Replacing the Gas Tax

The per-gallon gas tax has not kept up with inflation, and as vehicles once again become more fuel-efficient (or run on electricity) and people drive less, the highway fund struggles to keep up. Officials in Oregon have been looking for a way to replace the per-gallon gas tax for about a decade. In particular, they have been considering a mileage-based tax under which roadway users would pay for how much they use the roads, rather than how much gasoline they buy.

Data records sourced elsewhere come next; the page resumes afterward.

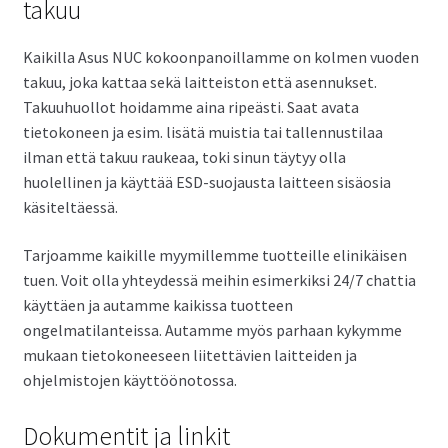
takuu
Kaikilla Asus NUC kokoonpanoillamme on kolmen vuoden
takuu, joka kattaa sekä laitteiston että asennukset.
Takuuhuollot hoidamme aina ripeästi. Saat avata
tietokoneen ja esim. lisätä muistia tai tallennustilaa
ilman että takuu raukeaa, toki sinun täytyy olla
huolellinen ja käyttää ESD-suojausta laitteen sisäosia
käsiteltäessä.
Tarjoamme kaikille myymillemme tuotteille elinikäisen
tuen. Voit olla yhteydessä meihin esimerkiksi 24/7 chattia
käyttäen ja autamme kaikissa tuotteen
ongelmatilanteissa. Autamme myös parhaan kykymme
mukaan tietokoneeseen liitettävien laitteiden ja
ohjelmistojen käyttöönotossa.
Dokumentit ja linkit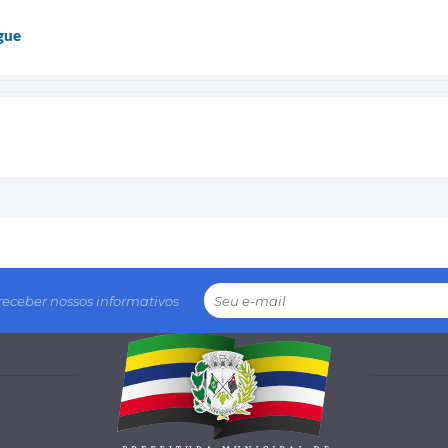
gue
receber nossos informativos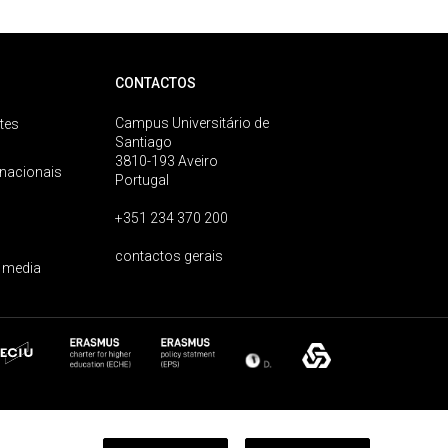
CONTACTOS
Campus Universitário de
tes
Santiago
3810-193 Aveiro
rnacionais
Portugal
+351 234 370 200
contactos gerais
 media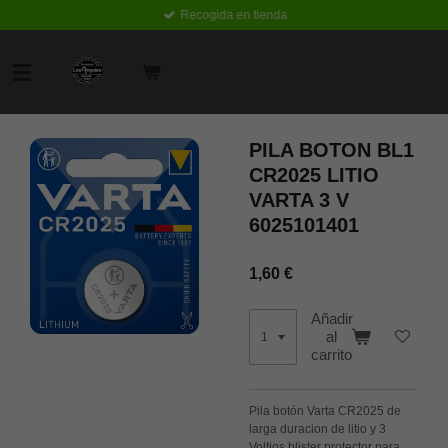
Recogida en tienda
Ir
al
contenido
principal
PILA BOTON BL1
CR2025 LITIO
VARTA 3 V
6025101401
1,60 €
Añadir
al
carrito
Pila botón Varta CR2025 de
larga duracion de litio y 3
Voltios blister protector para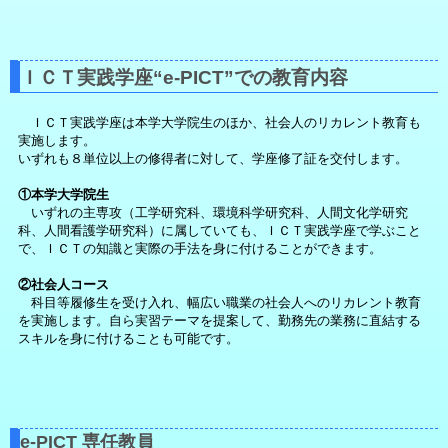
ＩＣＴ実践学座“e-PICT”での教育内容
ＩＣＴ実践学座は本学大学院生のほか、社会人のリカレント教育も
実施します。
いずれも８単位以上の修得者に対して、学座修了証を交付します。
①本学大学院生
いずれの主専攻（工学研究科、環境科学研究科、人間文化学研究
科、人間看護学研究科）に属していても、ＩＣＴ実践学座で学ぶこと
で、ＩＣＴの知識と実際の手法を身に付けることができます。
②社会人コース
科目等履修生を受け入れ、幅広い職業の社会人へのリカレント教育
を実施します。自ら実習テーマを提案して、勤務先の業務に直結する
スキルを身に付けることも可能です。
e-PICT 専任教員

This story from the blog features an interview with the manager of Oregon’s Road User Fee pilot program. The program has been exploring several mechanisms and structures for collecting a mileage-based fee from roadway users. After a few failed pilots, they think they have the program figured out and that it can pass through the Oregon legislature this year for implementation by 2014. Some features of the proposed system are:

  • platform independent and able to evolve with technology
  • a fee of 1.56¢ per mile (based on $0.30/gal tax and 21 mpg vehicle)
  • flexible payment options
  • GPS not required
  • option for paying a flat annual fee for a mileage limit
  • online reporting options

In spite of the several pilots and long evolution of the proposed system, much skepticism remains about the ability of the program to function, let alone gain approval by the Oregon legislature. Either way, this is a great example of states acting as “laboratories of democracy” attempting to find solutions to nation-wide problems, whether they succeed or not.

What do our readers think about a mileage-based tax? Is it more fair than a fuel tax? Will it provide the funding needed to maintain our roads? Is it politically feasible?